もしかしたら他にもいろいろな誤解や勘違いをされているのではないかと思うと、ここ最近のペンギンとの距離も納得いく気がした。
もしもシャチがいたなら物陰に引き摺っていってリハーサルの一つでも行いたいところだが、それより先に見つけた相手に、ナマエの足が早まる。
「ペンギン!」
呼びかけてナマエがわずかにふらつきながら駆け寄ると、ペンギンが少しばかり驚いた顔をしていた。
その手には発見したらしいナマエの腕があって、それを見たナマエが動かそうと意識を向けると、がし、とナマエの体から離れた手がペンギンの腕を逆に掴まえる。
「ナマエ、どうしたんだ」
「ペンギン、俺は、」
戸惑う相手に一度深呼吸をしてから、ナマエは言葉を放った。
「お前がしゅきだ!」
一世一代、感動の名場面となるだろう告白の時点で噛んでしまったのは人生最大の失敗だったが、まあ、相手には伝わったのだから良しとするところだろう。

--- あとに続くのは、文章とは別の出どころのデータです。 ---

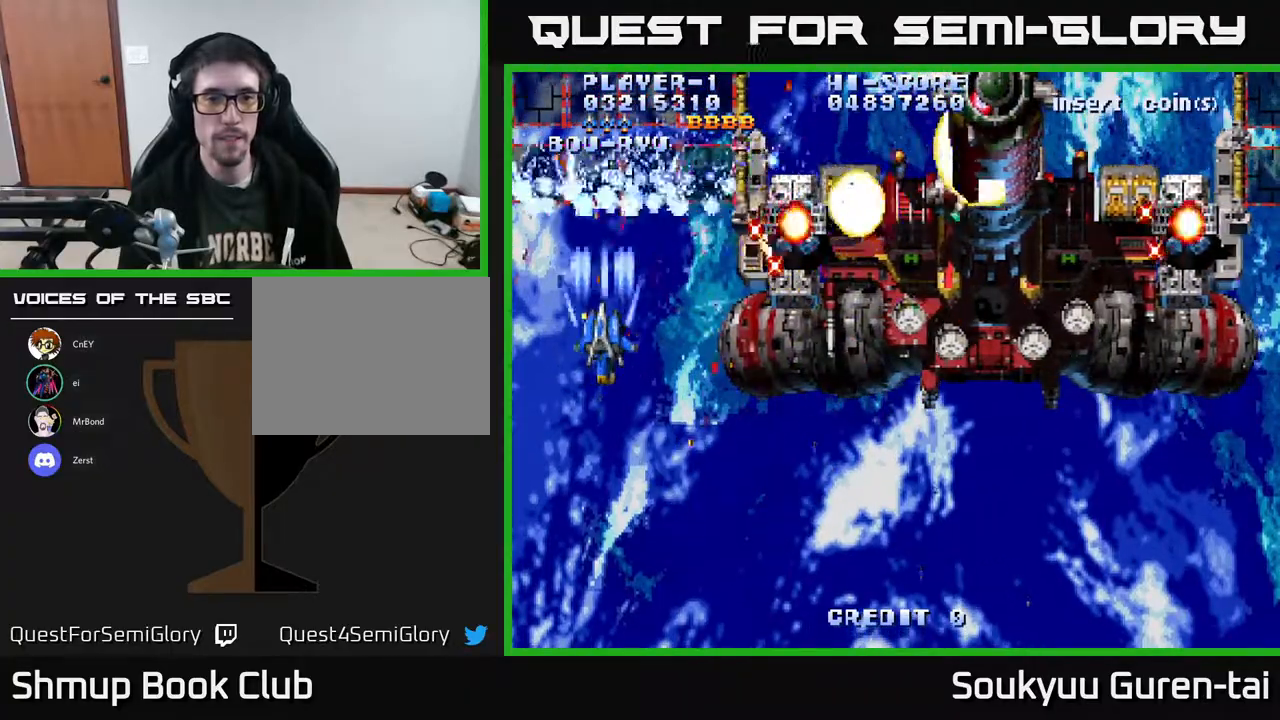
{"buttons": [], "right_stick": "center", "events": [[67, "A", "up"], [150, "A", "down"], [217, "A", "up"]]}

ペンギンの周りにはクルーがたくさんいて、意図せずカミングアウトする羽目になってしまったが、ペンギンは自分のものだと知らしめることが出来たのだからいい機会だったし、酷い告白を笑われはしたが、祝福もしてくれたクルー達は気の良い連中だ。
そして、酒の席で『やっぱり練習が大事だったんだ』と酒瓶片手に嘆いたナマエへ、『だったらおれに向けて練習しろ』と本末転倒なことを言い出したペンギンは、やはり可愛らしかったし格好良かった。